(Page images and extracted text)
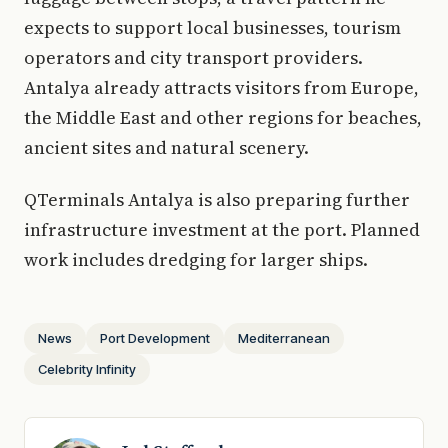
expects to support local businesses, tourism
operators and city transport providers.
Antalya already attracts visitors from Europe,
the Middle East and other regions for beaches,
ancient sites and natural scenery.
QTerminals Antalya is also preparing further
infrastructure investment at the port. Planned
work includes dredging for larger ships.
News
Port Development
Mediterranean
Celebrity Infinity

• _Action item_: Each record above should be retyped exactly, with no pictures carried over.

• _Task response_:
expects to support local businesses, tourism
operators and city transport providers.
Antalya already attracts visitors from Europe,
the Middle East and other regions for beaches,
ancient sites and natural scenery.
QTerminals Antalya is also preparing further
infrastructure investment at the port. Planned
work includes dredging for larger ships.
News
Port Development
Mediterranean
Celebrity Infinity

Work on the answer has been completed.